78

Parco Nazionale del Vesuvio News of the fresh body sites spread like a bushfire across the excavation site. Franco Castellani didn't know it, but this was the reason why he was able to slip, unseen, past the carabinieri and down the steep Vesuvian hillside.

As the rugged parkland gave way to the winding, potholed road that took busloads of tourists to the summit, he jammed the old Glock back into the waistband of his jeans. The retching had stopped but his head was still pounding and he remained desperately thirsty.

On the road below, filled with noise and crowds of people, he felt strangely alien again. Alone in the woods he'd enjoyed not being stared at or whispered about. Now that luxury was gone.

The old horrors were back.

A middle-aged man stepped from a Mercedes and frowned when he saw him; a woman crossing the road turned her head to check what she'd seen; a mother, bending down to fasten her toddler's coat, shielded the child's eyes when she spotted him. All standard stuff. All layers of humdrum humiliation that were regularly piled on top of him. But today Franco felt more vulnerable than ever. Today he felt bad enough to shoot them all.

Every fucking one of them.

The Glock could end their prejudice, wipe it all out in just a single, sweet burst of ear-splitting gunfire. His blood fizzed at the thought of it.

Umberto Leopardi kept an old supermercato on a road off the junction with the A3. He also kept bottled water in stacked trays just inside the door. Two litres of Ferrarelle, fresh from the nearby Val D'Assano, vanished before Umberto had even looked up from the counter. Near the front window of neighbouring Buscaglia's was a rack of stacked snacks. Two fat packs of patatine fritte disappeared with the same deftness as had the water.
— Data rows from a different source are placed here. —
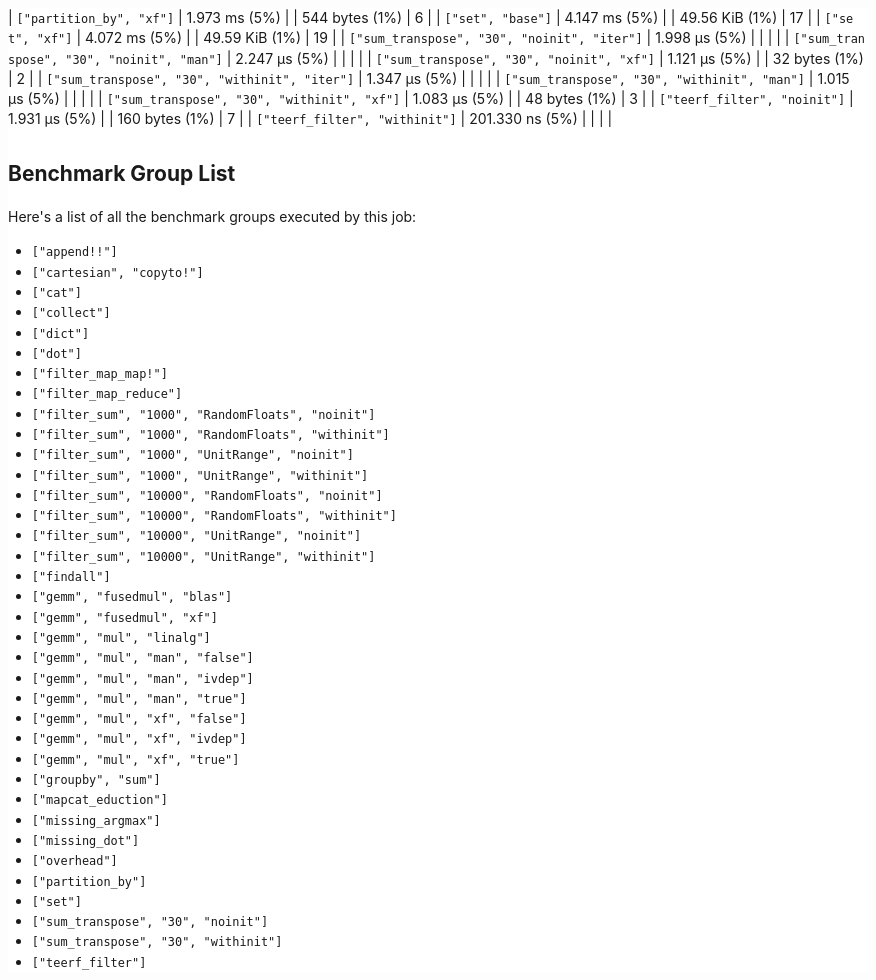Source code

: | `["partition_by", "xf"]`                                       |   1.973 ms (5%) |         |  544 bytes (1%) |           6 |
| `["set", "base"]`                                              |   4.147 ms (5%) |         |  49.56 KiB (1%) |          17 |
| `["set", "xf"]`                                                |   4.072 ms (5%) |         |  49.59 KiB (1%) |          19 |
| `["sum_transpose", "30", "noinit", "iter"]`                    |   1.998 μs (5%) |         |                 |             |
| `["sum_transpose", "30", "noinit", "man"]`                     |   2.247 μs (5%) |         |                 |             |
| `["sum_transpose", "30", "noinit", "xf"]`                      |   1.121 μs (5%) |         |   32 bytes (1%) |           2 |
| `["sum_transpose", "30", "withinit", "iter"]`                  |   1.347 μs (5%) |         |                 |             |
| `["sum_transpose", "30", "withinit", "man"]`                   |   1.015 μs (5%) |         |                 |             |
| `["sum_transpose", "30", "withinit", "xf"]`                    |   1.083 μs (5%) |         |   48 bytes (1%) |           3 |
| `["teerf_filter", "noinit"]`                                   |   1.931 μs (5%) |         |  160 bytes (1%) |           7 |
| `["teerf_filter", "withinit"]`                                 | 201.330 ns (5%) |         |                 |             |

## Benchmark Group List
Here's a list of all the benchmark groups executed by this job:

- `["append!!"]`
- `["cartesian", "copyto!"]`
- `["cat"]`
- `["collect"]`
- `["dict"]`
- `["dot"]`
- `["filter_map_map!"]`
- `["filter_map_reduce"]`
- `["filter_sum", "1000", "RandomFloats", "noinit"]`
- `["filter_sum", "1000", "RandomFloats", "withinit"]`
- `["filter_sum", "1000", "UnitRange", "noinit"]`
- `["filter_sum", "1000", "UnitRange", "withinit"]`
- `["filter_sum", "10000", "RandomFloats", "noinit"]`
- `["filter_sum", "10000", "RandomFloats", "withinit"]`
- `["filter_sum", "10000", "UnitRange", "noinit"]`
- `["filter_sum", "10000", "UnitRange", "withinit"]`
- `["findall"]`
- `["gemm", "fusedmul", "blas"]`
- `["gemm", "fusedmul", "xf"]`
- `["gemm", "mul", "linalg"]`
- `["gemm", "mul", "man", "false"]`
- `["gemm", "mul", "man", "ivdep"]`
- `["gemm", "mul", "man", "true"]`
- `["gemm", "mul", "xf", "false"]`
- `["gemm", "mul", "xf", "ivdep"]`
- `["gemm", "mul", "xf", "true"]`
- `["groupby", "sum"]`
- `["mapcat_eduction"]`
- `["missing_argmax"]`
- `["missing_dot"]`
- `["overhead"]`
- `["partition_by"]`
- `["set"]`
- `["sum_transpose", "30", "noinit"]`
- `["sum_transpose", "30", "withinit"]`
- `["teerf_filter"]`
Franco took his meagre hoard to one of the places he and Paolo frequented near the visitors' entrance of Pompeii. The rain started again as he sat behind the street hoardings near the railway line and hurriedly fumbled the bottled water to his mouth. From his shelter he watched families and couples passing on the street. The feelings of loneliness and isolation multiplied inside him – bred like the mutant cells that were silently murdering him.

Exiled.

An outsider. That's what he was. Sitting with the sodden rubbish behind the hoardings, he'd never felt as low as he did right now. His fumbling, claw-like hand found the Glock.

Soon he would use it.

Soon they would understand the true depths of his pain.